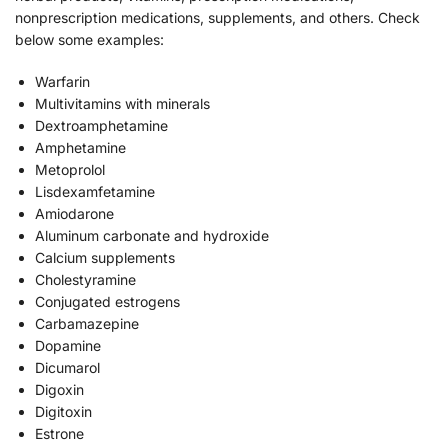
nonprescription medications, supplements, and others. Check
below some examples:
Warfarin
Multivitamins with minerals
Dextroamphetamine
Amphetamine
Metoprolol
Lisdexamfetamine
Amiodarone
Aluminum carbonate and hydroxide
Calcium supplements
Cholestyramine
Conjugated estrogens
Carbamazepine
Dopamine
Dicumarol
Digoxin
Digitoxin
Estrone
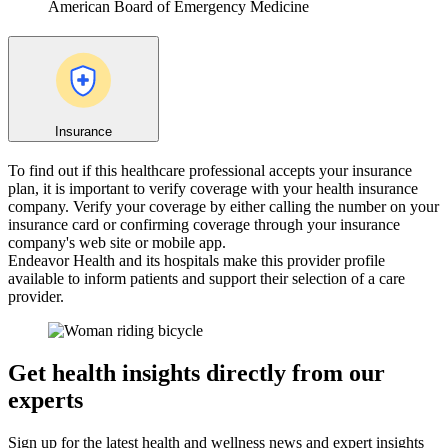
American Board of Emergency Medicine
Insurance
To find out if this healthcare professional accepts your insurance
plan, it is important to verify coverage with your health insurance
company. Verify your coverage by either calling the number on your
insurance card or confirming coverage through your insurance
company's web site or mobile app.
Endeavor Health and its hospitals make this provider profile
available to inform patients and support their selection of a care
provider.
Get health insights directly from our
experts
Sign up for the latest health and wellness news and expert insights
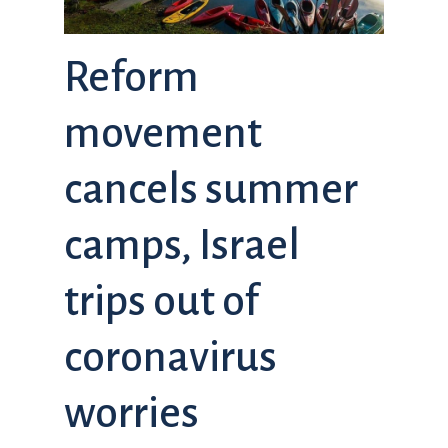
Reform
movement
cancels summer
camps, Israel
trips out of
coronavirus
worries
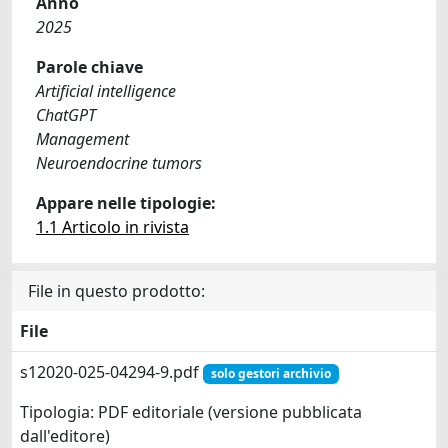
Anno
2025
Parole chiave
Artificial intelligence
ChatGPT
Management
Neuroendocrine tumors
Appare nelle tipologie:
1.1 Articolo in rivista
File in questo prodotto:
File
s12020-025-04294-9.pdf
solo gestori archivio
Tipologia: PDF editoriale (versione pubblicata
dall'editore)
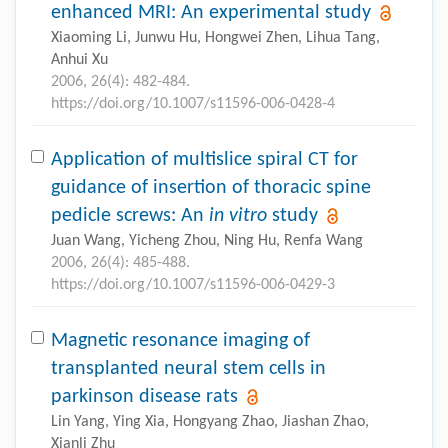
enhanced MRI: An experimental study
Xiaoming Li, Junwu Hu, Hongwei Zhen, Lihua Tang,
Anhui Xu
2006, 26(4): 482-484.
https://doi.org/10.1007/s11596-006-0428-4
Application of multislice spiral CT for
guidance of insertion of thoracic spine
pedicle screws: An
in vitro
study
Juan Wang, Yicheng Zhou, Ning Hu, Renfa Wang
2006, 26(4): 485-488.
https://doi.org/10.1007/s11596-006-0429-3
Magnetic resonance imaging of
transplanted neural stem cells in
parkinson disease rats
Lin Yang, Ying Xia, Hongyang Zhao, Jiashan Zhao,
Xianli Zhu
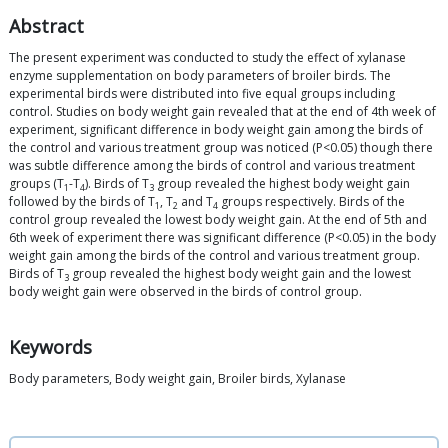
Abstract
The present experiment was conducted to study the effect of xylanase
enzyme supplementation on body parameters of broiler birds. The
experimental birds were distributed into five equal groups including
control. Studies on body weight gain revealed that at the end of 4th week of
experiment, significant difference in body weight gain among the birds of
the control and various treatment group was noticed (P<0.05) though there
was subtle difference among the birds of control and various treatment
groups (T
-T
). Birds of T
group revealed the highest body weight gain
1
4
3
followed by the birds of T
, T
and T
groups respectively. Birds of the
1
2
4
control group revealed the lowest body weight gain. At the end of 5th and
6th week of experiment there was significant difference (P<0.05) in the body
weight gain among the birds of the control and various treatment group.
Birds of T
group revealed the highest body weight gain and the lowest
3
body weight gain were observed in the birds of control group.
Keywords
Body parameters, Body weight gain, Broiler birds, Xylanase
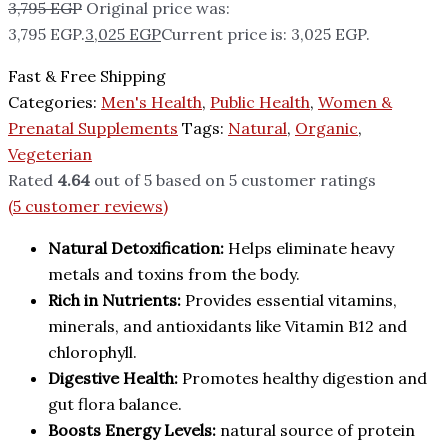
3,795
EGP
Original price was:
3,795 EGP.
3,025
EGP
Current price is: 3,025 EGP.
Fast & Free Shipping
Categories:
Men's Health
,
Public Health
,
Women &
Prenatal Supplements
Tags:
Natural
,
Organic
,
Vegeterian
Rated
4.64
out of 5 based on
5
customer ratings
(
5
customer reviews)
Natural Detoxification:
Helps eliminate heavy
metals and toxins from the body.
Rich in Nutrients:
Provides essential vitamins,
minerals, and antioxidants like Vitamin B12 and
chlorophyll.
Digestive Health:
Promotes healthy digestion and
gut flora balance.
Boosts Energy Levels:
natural source of protein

---+---

**WHAT YOU SHOULD DO:** The answer should be one number only: how many lines in the listing hold "treatment".

**ANSWER FOR THIS EXERCISE:** 3